Wednesday, March 16, 2011
"Spotted Dog" Irish Soda Bread
All these years I've thought I was making traditional Irish soda bread - only to discover earlier this week that it was actually "Spotted Dog" soda bread I was making. Apparently if you add raisins, fruits, seeds, etc. to the bread, it's no longer considered traditional soda bread.
So, I set out to make a gluten-free version of traditional Irish soda bread yesterday, only to bake up a tasty - yet crumbly and slightly doughy - soda bread. I stuck to the basics without even adding egg, only changing the flours but it flopped. Of course, I have to admit that even if I re-created a traditional version to be gluten-free, it still wouldn't be truly traditional, would it? I seriously doubt our Irish ancestors (my grandmother is half Irish) used gluten-free flours to make their bread. I'm sure it was wheat. So maybe I won't try so hard to re-create traditional Irish soda bread if it can't truly be done gluten-free anyway.

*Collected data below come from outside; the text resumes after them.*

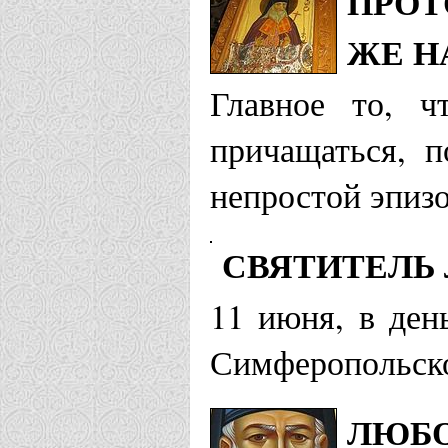
ПРОТ
ЖЕ Н
Главное то, ч
причащаться, п
непростой эпизо
СВЯТИТЕЛЬ 
11 июня, в ден
Симферопольско
ЛЮБО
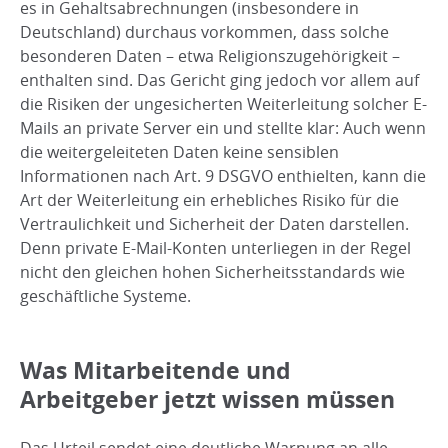
es in Gehaltsabrechnungen (insbesondere in
Deutschland) durchaus vorkommen, dass solche
besonderen Daten – etwa Religionszugehörigkeit –
enthalten sind. Das Gericht ging jedoch vor allem auf
die Risiken der ungesicherten Weiterleitung solcher E-
Mails an private Server ein und stellte klar: Auch wenn
die weitergeleiteten Daten keine sensiblen
Informationen nach Art. 9 DSGVO enthielten, kann die
Art der Weiterleitung ein erhebliches Risiko für die
Vertraulichkeit und Sicherheit der Daten darstellen.
Denn private E-Mail-Konten unterliegen in der Regel
nicht den gleichen hohen Sicherheitsstandards wie
geschäftliche Systeme.
Was Mitarbeitende und
Arbeitgeber jetzt wissen müssen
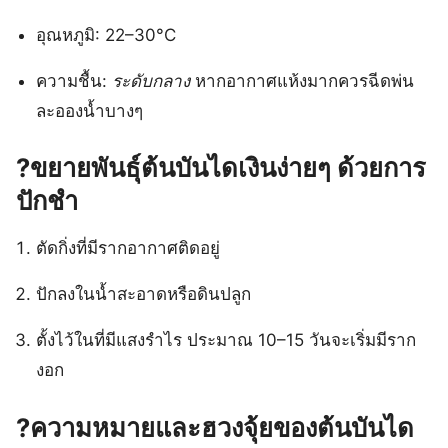
อุณหภูมิ: 22–30°C
ความชื้น:
ระดับกลาง
หากอากาศแห้งมากควรฉีดพ่น
ละอองน้ำบางๆ
?
ขยายพันธุ์ต้นบันไดเงินง่ายๆ ด้วยการ
ปักชำ
ตัดกิ่งที่มีรากอากาศติดอยู่
ปักลงในน้ำสะอาดหรือดินปลูก
ตั้งไว้ในที่มีแสงรำไร ประมาณ 10–15 วันจะเริ่มมีราก
งอก
?
ความหมายและฮวงจุ้ยของต้นบันได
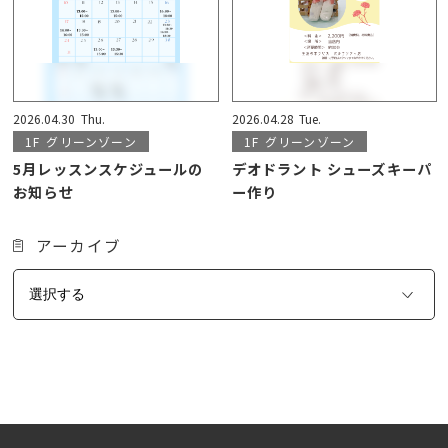
2026.04.30
Thu.
2026.04.28
Tue.
1F
グリーンゾーン
1F
グリーンゾーン
5月レッスンスケジュールの
デオドラント シューズキーパ
お知らせ
ー作り
アーカイブ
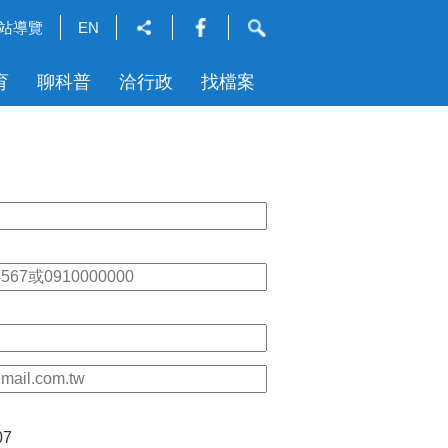
站導覽
EN
育
聊科普
洽行政
找檔案
07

After the flop yesterday, I decided I'd just try to adapt the recipe I've used all these years. I tried last year and it was a flop, but now that I'm figuring out how to bake according to weight with the flours, I thought I'd try again with a greater variety of flours. It turned out really well. It had very much the same taste as I remember the gluten version having, but the texture was even better although maybe just a tad more crumbly. We deemed it a keeper, though. (And it's much less crumbly when completely cool!)
It's adapted from the Irish Soda Bread recipe in Cooking Down East by Marjorie Standish, a cookbook that you've seen mentioned here before. I always opt to omit the caraway seeds, though. You'll need a scale for this recipe.
Projected prep time: 15 minutes; Projected bake time: 50 minutes
56 grams potato starch
56 grams tapioca starch
154 grams brown rice flour
29 grams sweet rice flour
77 grams white rice flour
29 grams amaranth flour
48 grams teff flour
1/4 cup organic sugar
1 tsp. sea salt or kosher salt
1 1/2 tsp. baking soda
1/4 cup butter (I use salted for this recipe)
1 1/2 cups raisins
1 1/3 cups buttermilk
Sift the dry ingredients together then cut the butter into it with pastry blender until crumbly. Stir in raisins.
Mix buttermilk together with egg and stir into flour mixture, mixing together by hand until all is moistened.
Place dough in well-greased Dutch oven or casserole dish.
Smooth out the top a little with the back of a wet spoon, and cut a large cross in the top about 1/2-inch deep.
If you are using a Dutch oven, cover with the lid. If you are using a casserole dish or cake pan, cover with a cake pan. Bake at 375 degrees for 40 minutes.
Remove lid and slice through cross again if needed, then bake for another 10 minutes.
Enjoy, and have a Happy Saint Patrick's Day!